What makes CPD different is the way in which it focuses on a proactive and conscious approach to personal development, rather than the more typical passive and reactive approach.
While some follow a career path that incorporates mandatory training and development along the way. So the question arises 'What is a CPD?' CPD involves actively pursuing opportunities for enhancement at all times. There are a variety of different learning methodologies incorporated in CPD, which include e-learning programmes, classroom-based study, conferences, workshops and private research. Commitment to CPD is becoming an increasingly-important factor, when employers make their decisions as to which individuals to take on and which to focus their career-advancement efforts on.
Regardless of industry, job title, education and experience to date, every professional without exception can benefit from CDP. Dedicated focus on professional development ensures that both practical and academic qualifications do not become obsolete or out-dated. The individual in question is able to enhance and improve their knowledge and skills on an ongoing basis through CPD.
Not only do members of the workforce who engage in CDP benefit from improved performance and career prospects, but organizations that support and encourage CDP benefit from the strongest possible human resources.
CDP incorporates countless self-improvement activities, which are typically categorised into one of three categories:
Structured CPD / active learning refers to the kind of study programs that are participation-based and interactive. Typical activities in this category include e-learning and online training programs, attending lectures, conferences, workshops and training courses. This is generally regarded as the most engaging and proactive CBD category.

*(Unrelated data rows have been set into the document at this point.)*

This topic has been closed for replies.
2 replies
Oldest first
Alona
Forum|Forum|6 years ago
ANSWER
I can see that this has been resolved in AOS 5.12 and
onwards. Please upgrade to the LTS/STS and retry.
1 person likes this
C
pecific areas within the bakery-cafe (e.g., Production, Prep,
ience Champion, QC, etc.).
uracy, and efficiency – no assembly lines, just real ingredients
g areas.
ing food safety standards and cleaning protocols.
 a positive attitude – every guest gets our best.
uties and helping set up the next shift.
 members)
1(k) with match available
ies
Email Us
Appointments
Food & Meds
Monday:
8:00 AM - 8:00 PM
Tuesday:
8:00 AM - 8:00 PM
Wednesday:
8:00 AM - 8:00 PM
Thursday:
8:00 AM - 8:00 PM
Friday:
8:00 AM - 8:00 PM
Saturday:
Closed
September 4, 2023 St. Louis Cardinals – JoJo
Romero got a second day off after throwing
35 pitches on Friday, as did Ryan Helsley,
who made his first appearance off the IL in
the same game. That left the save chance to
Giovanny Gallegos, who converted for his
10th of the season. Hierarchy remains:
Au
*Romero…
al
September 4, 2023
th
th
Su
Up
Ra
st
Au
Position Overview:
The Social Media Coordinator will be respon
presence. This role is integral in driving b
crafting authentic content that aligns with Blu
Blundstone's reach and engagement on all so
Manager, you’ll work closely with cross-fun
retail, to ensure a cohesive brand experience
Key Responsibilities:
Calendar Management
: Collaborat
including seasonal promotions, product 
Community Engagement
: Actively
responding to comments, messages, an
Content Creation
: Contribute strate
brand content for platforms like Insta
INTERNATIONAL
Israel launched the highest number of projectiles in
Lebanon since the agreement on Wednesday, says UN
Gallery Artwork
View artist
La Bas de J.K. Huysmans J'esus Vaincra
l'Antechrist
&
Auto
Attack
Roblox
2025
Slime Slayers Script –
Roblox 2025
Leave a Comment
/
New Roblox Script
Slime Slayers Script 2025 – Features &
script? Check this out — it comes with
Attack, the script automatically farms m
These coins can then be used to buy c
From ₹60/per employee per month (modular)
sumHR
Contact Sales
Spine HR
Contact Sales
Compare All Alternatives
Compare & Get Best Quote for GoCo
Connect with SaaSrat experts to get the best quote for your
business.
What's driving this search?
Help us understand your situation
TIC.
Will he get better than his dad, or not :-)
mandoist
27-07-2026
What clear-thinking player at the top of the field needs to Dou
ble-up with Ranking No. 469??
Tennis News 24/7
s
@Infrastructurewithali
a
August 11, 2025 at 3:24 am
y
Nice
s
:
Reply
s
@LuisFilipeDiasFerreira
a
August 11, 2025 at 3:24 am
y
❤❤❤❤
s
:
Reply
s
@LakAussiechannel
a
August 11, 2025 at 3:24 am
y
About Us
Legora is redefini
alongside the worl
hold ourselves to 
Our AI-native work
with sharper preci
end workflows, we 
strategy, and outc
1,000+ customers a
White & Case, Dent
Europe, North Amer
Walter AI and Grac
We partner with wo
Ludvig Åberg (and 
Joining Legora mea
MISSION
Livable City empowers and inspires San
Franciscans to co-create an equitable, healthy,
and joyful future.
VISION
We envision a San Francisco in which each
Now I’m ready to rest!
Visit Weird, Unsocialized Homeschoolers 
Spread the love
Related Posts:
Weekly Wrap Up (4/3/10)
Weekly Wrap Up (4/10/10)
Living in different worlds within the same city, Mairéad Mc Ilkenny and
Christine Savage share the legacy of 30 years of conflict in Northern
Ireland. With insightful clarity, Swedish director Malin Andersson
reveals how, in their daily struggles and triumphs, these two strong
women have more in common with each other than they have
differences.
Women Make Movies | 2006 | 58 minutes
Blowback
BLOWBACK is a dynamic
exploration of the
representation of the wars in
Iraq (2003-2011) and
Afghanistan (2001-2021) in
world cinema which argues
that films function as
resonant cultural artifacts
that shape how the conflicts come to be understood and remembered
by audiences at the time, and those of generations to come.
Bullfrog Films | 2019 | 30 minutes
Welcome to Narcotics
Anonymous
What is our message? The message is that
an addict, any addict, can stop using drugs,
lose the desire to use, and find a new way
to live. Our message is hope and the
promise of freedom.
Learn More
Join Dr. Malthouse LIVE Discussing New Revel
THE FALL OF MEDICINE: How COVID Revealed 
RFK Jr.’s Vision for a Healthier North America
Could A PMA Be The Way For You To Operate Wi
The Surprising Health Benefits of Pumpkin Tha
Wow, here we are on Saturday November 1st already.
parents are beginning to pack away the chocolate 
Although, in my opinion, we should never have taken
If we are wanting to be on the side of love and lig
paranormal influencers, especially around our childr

Reflective learning typically involves no interaction or participation and is therefore one-directional and passive. Examples of CPD that fit into this bracket include reading articles and publications (both online and in print), viewing case studies and generally keeping up-to-date with the latest industry news and developments.
The final category incorporates all other CPD activities which are unstructured and self-directed. Example activities include self-managed research and home study, reading relevant books/journals and improving both knowledge and competencies through online research.